After working too hard (by my low standards) and waiting in for parcels and couriers, I finally cracked and dropped everything to head for a low and clear river with a couple of pints of maggots and a tip rod. Although I thought the river was at NSL last time I fished a week of dry weather showed I had been mistaken by about a foot.
What a waste of time the maggots were! I got bites okay, but the one fish I hooked was a minnow. When it came to dusk the bites dried up. At least I could see my newly painted rod rest heads in the low light!
Luckily I had taken my barbel gear too. When I say luckily, no luck was involved whatsoever! I have almost as little patience with quiver tipping as I do with float fishing. Although I plan on doing some serious tip fishing this winter if conditions are favourable. I've told myself that before though...
Just before it got properly dark a barbel of about a pound and a half hung itself on a single 8mm pellet. Then when it was properly dark I wound the other rod in to find I'd been slimed. An eel of about a pound, yet again hooked in the back. As I was stripping snot off my line I heard the other reel zip into life as another barbel made off with the pellet snake I had swapped over to. This fish fell off, but the bait was taken almost straight away on the recast by a barbel about twice the size of the first one.

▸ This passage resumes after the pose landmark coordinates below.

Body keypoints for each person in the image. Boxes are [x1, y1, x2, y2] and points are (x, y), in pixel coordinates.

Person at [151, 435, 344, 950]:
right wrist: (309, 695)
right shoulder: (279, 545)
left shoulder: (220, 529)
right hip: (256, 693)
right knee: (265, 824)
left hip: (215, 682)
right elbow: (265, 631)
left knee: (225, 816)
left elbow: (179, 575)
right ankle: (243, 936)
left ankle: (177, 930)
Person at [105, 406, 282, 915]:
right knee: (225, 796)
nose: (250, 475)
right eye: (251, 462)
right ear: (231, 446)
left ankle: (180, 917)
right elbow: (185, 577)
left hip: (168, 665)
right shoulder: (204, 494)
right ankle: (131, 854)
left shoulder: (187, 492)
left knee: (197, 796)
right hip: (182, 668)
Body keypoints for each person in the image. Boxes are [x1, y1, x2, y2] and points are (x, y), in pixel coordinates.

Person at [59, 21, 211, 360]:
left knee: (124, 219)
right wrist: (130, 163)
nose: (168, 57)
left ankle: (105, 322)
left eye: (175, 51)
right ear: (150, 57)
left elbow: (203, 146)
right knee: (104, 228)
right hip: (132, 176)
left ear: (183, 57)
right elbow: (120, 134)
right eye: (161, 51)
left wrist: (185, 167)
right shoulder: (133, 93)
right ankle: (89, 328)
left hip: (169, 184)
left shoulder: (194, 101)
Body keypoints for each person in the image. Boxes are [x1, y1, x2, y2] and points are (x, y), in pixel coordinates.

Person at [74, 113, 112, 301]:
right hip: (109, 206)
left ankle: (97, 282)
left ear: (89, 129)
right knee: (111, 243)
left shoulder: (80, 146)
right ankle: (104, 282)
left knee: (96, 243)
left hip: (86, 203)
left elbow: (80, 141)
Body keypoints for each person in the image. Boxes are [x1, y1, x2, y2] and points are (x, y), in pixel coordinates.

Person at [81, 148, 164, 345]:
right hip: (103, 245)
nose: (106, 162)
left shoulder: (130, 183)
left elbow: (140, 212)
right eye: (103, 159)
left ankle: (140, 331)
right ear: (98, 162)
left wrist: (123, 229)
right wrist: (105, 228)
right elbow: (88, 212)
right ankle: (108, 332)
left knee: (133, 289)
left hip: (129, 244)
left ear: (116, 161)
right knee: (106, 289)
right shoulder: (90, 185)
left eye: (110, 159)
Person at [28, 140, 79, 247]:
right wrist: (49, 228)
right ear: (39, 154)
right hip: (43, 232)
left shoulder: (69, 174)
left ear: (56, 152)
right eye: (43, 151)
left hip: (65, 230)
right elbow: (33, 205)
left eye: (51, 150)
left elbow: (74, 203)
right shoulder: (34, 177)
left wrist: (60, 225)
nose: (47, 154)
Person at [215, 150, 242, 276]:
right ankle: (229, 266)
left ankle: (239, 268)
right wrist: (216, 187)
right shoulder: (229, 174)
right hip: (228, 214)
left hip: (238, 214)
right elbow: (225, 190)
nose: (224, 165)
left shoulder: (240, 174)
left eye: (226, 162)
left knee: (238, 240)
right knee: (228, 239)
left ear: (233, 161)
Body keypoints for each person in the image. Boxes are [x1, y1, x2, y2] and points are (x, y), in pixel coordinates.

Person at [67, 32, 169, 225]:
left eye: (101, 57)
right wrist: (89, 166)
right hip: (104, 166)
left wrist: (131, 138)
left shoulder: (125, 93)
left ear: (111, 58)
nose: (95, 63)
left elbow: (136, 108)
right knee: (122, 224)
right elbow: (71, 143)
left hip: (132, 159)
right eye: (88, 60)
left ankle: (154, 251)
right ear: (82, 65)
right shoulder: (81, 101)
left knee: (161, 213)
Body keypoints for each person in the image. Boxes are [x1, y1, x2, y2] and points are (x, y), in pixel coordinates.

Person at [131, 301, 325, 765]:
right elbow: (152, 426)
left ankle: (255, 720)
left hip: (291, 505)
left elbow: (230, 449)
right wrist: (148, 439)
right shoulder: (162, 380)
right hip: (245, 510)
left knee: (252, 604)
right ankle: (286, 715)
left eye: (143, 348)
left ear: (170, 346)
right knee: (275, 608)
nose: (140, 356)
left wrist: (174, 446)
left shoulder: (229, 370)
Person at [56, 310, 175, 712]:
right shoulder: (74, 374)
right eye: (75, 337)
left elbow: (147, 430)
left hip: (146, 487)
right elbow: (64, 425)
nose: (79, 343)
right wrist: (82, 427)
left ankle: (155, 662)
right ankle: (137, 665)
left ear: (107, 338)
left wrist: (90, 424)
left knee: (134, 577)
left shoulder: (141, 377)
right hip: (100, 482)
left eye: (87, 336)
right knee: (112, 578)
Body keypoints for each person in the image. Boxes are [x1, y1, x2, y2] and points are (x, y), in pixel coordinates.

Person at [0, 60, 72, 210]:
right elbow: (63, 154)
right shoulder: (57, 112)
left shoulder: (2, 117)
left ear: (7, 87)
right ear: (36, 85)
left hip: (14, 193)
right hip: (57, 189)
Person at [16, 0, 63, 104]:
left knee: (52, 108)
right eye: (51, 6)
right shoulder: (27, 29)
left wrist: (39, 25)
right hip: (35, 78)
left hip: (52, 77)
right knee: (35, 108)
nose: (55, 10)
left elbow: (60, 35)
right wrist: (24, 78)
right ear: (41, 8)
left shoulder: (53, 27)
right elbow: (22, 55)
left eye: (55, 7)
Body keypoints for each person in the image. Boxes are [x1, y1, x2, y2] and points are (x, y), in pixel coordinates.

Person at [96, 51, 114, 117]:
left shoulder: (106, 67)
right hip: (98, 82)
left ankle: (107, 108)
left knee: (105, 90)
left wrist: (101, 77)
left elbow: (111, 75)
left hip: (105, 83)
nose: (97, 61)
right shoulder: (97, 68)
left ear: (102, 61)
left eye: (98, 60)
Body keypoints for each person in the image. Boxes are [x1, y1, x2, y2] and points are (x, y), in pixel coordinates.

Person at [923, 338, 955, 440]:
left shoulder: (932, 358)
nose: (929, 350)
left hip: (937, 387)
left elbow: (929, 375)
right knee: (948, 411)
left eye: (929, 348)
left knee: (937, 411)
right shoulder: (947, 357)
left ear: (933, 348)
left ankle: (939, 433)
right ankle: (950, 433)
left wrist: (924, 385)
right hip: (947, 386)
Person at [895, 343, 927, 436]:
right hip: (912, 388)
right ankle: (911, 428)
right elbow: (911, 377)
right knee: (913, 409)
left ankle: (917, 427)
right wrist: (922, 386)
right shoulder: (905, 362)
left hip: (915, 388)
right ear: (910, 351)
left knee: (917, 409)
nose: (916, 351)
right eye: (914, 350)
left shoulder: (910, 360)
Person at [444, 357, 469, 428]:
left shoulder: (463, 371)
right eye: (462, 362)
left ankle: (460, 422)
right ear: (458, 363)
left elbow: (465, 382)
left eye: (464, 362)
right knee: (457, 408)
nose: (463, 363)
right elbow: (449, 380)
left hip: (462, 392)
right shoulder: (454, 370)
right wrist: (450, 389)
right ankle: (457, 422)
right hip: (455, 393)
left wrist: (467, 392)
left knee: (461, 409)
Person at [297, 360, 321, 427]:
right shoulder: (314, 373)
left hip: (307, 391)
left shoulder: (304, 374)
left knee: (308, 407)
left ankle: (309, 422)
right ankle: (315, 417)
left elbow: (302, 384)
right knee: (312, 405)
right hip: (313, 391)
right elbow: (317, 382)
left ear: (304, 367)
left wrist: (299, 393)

Quarter to nine and the same rod, after a chub bite that didn't stop (suggesting a hooked chub), produced the smallest barbel of the season so far - maybe one whole pound. This was a bit grim. I chucked the snake further across the river. After five minutes it was away resulting in a leviathan that was easily six pounds!

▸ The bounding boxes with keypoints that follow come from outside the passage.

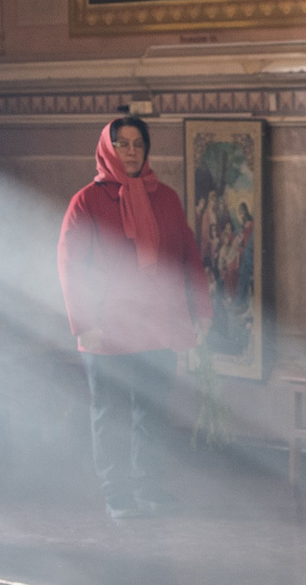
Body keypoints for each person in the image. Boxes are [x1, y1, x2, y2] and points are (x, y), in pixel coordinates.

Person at [56, 116, 209, 520]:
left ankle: (149, 486)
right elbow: (71, 267)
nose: (131, 151)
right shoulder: (86, 201)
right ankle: (117, 493)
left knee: (153, 412)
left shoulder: (166, 198)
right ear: (108, 149)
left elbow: (187, 256)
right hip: (105, 328)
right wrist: (84, 324)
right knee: (111, 413)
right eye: (122, 144)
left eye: (138, 143)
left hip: (157, 325)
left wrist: (200, 309)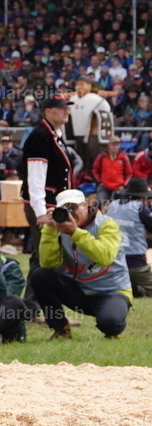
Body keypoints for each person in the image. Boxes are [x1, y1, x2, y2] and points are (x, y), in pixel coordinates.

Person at [31, 189, 131, 339]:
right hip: (80, 291)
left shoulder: (106, 224)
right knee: (40, 275)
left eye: (74, 208)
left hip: (111, 291)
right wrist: (50, 230)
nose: (70, 214)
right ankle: (61, 329)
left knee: (110, 324)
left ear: (85, 205)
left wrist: (75, 233)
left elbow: (105, 258)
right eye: (65, 209)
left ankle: (113, 322)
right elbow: (48, 264)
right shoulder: (60, 226)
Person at [21, 95, 74, 308]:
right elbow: (35, 179)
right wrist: (41, 212)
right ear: (48, 112)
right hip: (44, 207)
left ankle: (31, 306)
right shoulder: (40, 137)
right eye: (62, 108)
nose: (66, 111)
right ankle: (50, 308)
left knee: (41, 256)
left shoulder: (53, 135)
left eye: (67, 107)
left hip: (51, 205)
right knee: (51, 256)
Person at [105, 177, 152, 297]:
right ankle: (136, 289)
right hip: (136, 263)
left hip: (114, 263)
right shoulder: (140, 208)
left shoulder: (113, 205)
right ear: (142, 197)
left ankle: (130, 286)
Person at [92, 135, 132, 206]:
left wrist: (124, 185)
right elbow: (94, 170)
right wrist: (99, 182)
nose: (115, 147)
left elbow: (129, 173)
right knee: (99, 202)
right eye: (113, 144)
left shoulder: (123, 157)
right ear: (109, 145)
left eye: (117, 145)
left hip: (118, 187)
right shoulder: (102, 156)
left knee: (116, 205)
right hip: (104, 186)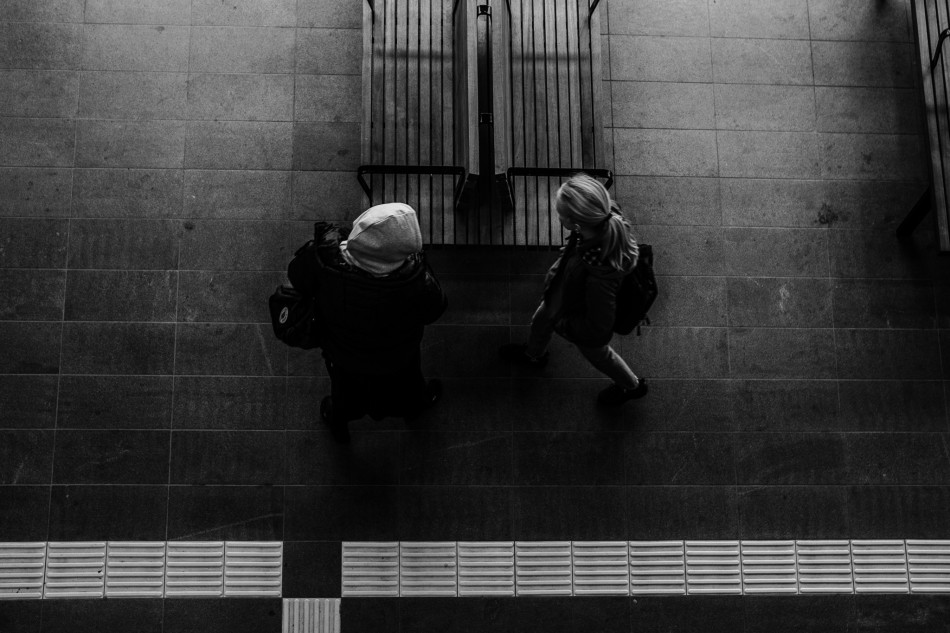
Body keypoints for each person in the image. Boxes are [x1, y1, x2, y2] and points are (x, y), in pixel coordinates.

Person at [499, 174, 647, 406]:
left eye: (560, 214)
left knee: (599, 354)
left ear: (575, 224)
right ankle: (533, 354)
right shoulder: (602, 216)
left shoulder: (600, 274)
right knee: (540, 319)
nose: (558, 217)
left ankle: (631, 386)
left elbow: (597, 328)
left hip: (573, 317)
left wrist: (564, 324)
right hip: (561, 299)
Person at [313, 203, 446, 442]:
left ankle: (339, 425)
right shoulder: (415, 283)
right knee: (409, 388)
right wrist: (419, 266)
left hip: (344, 354)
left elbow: (297, 279)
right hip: (398, 355)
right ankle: (416, 408)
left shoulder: (325, 262)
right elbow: (435, 308)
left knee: (345, 393)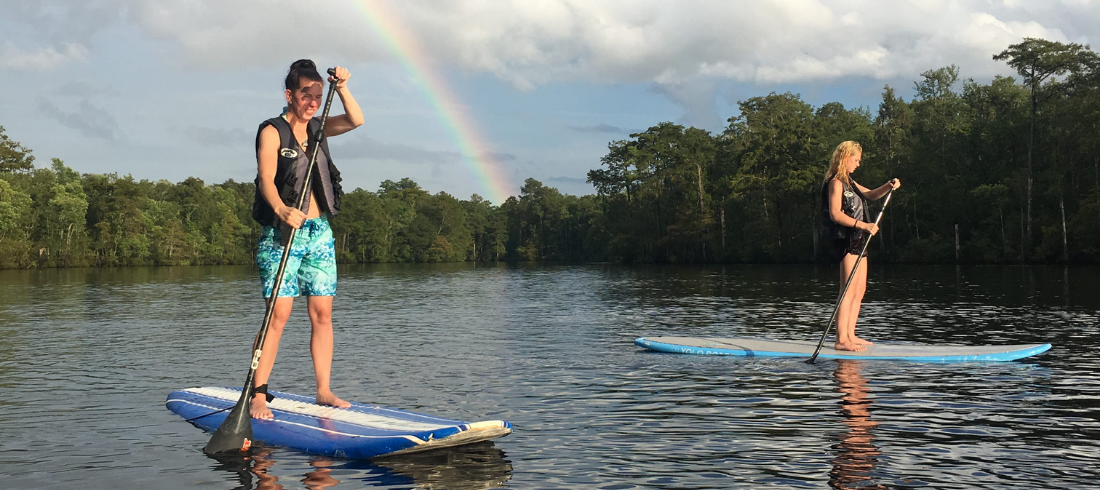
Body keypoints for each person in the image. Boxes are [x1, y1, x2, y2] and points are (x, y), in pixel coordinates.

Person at [249, 59, 363, 419]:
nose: (313, 102)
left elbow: (356, 120)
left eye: (317, 95)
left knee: (322, 313)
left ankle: (324, 391)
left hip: (318, 233)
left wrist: (341, 88)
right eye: (305, 95)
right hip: (282, 233)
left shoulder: (319, 128)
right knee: (279, 314)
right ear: (289, 95)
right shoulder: (272, 131)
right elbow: (266, 178)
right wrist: (282, 210)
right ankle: (258, 393)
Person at [821, 141, 900, 352]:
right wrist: (863, 224)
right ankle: (840, 339)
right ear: (845, 157)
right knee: (847, 289)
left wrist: (888, 185)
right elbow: (835, 214)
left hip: (859, 240)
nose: (858, 164)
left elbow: (871, 195)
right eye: (855, 160)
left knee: (860, 289)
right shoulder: (836, 183)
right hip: (845, 239)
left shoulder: (852, 183)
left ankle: (850, 334)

After losing an end rig I stuck two 15mm Tuna Wraps on the upstream rod, for no other reason than the only spare rig I had made up had a big hook and a long hair. After a long wait the rod tip started dancing. I picked the rod up and there was a fish on, probably a chub as it wasn't going anywhere. Then it felt the pull of the rod and headed downstream at a considerable rate of knots. A brief but spirited fight ensued and I had something worth weighing in the net. As I was wringing the water from the sling the downstream rod took off. This was another schoolie, unhooked in the water like all the others. The one I weighed was a nice solid fish. Too short to go doubles, but one that made the night worthwhile. Half an hour later another little one came along to a single 8mm crab pellet.
Sometime back I posted a picture of the landing net attachment of a zinger for my forceps. Not long after that post it exploded into its constituent parts and, Humpty Dumptylike, refused to be put back together again! The next attempt was a coiled plastic 'spring' which worked well, but stretched - rather defeating the object of the exercise. I might just as well have used string after a few weeks. The MkIII version is made of hollow pole elastic - which is amazingly streeeeetchy! Early days, but having the forceps on the net does save a lot of messing about. The rubber band retainer needs some refinement!
The day had been cloudless and warm. Even with a starry sky it stayed quite mild, and when the cloud cover came in after eleven it warmed up. I wound the rods in at half eleven and spent a while in another swim with one of them. All that resulted were a few fast chub bites.
It's good fun catching a few when you haven't been out for a while, but I really must try to get a session in somewhere that's more of a challenge.
Oh well, the PAC Convention looms on Saturday. Up early, long drive there, set up my stall, spend all day on my feet talking fishing, pack up, long drive home. If you are attending the Convention come and say hello.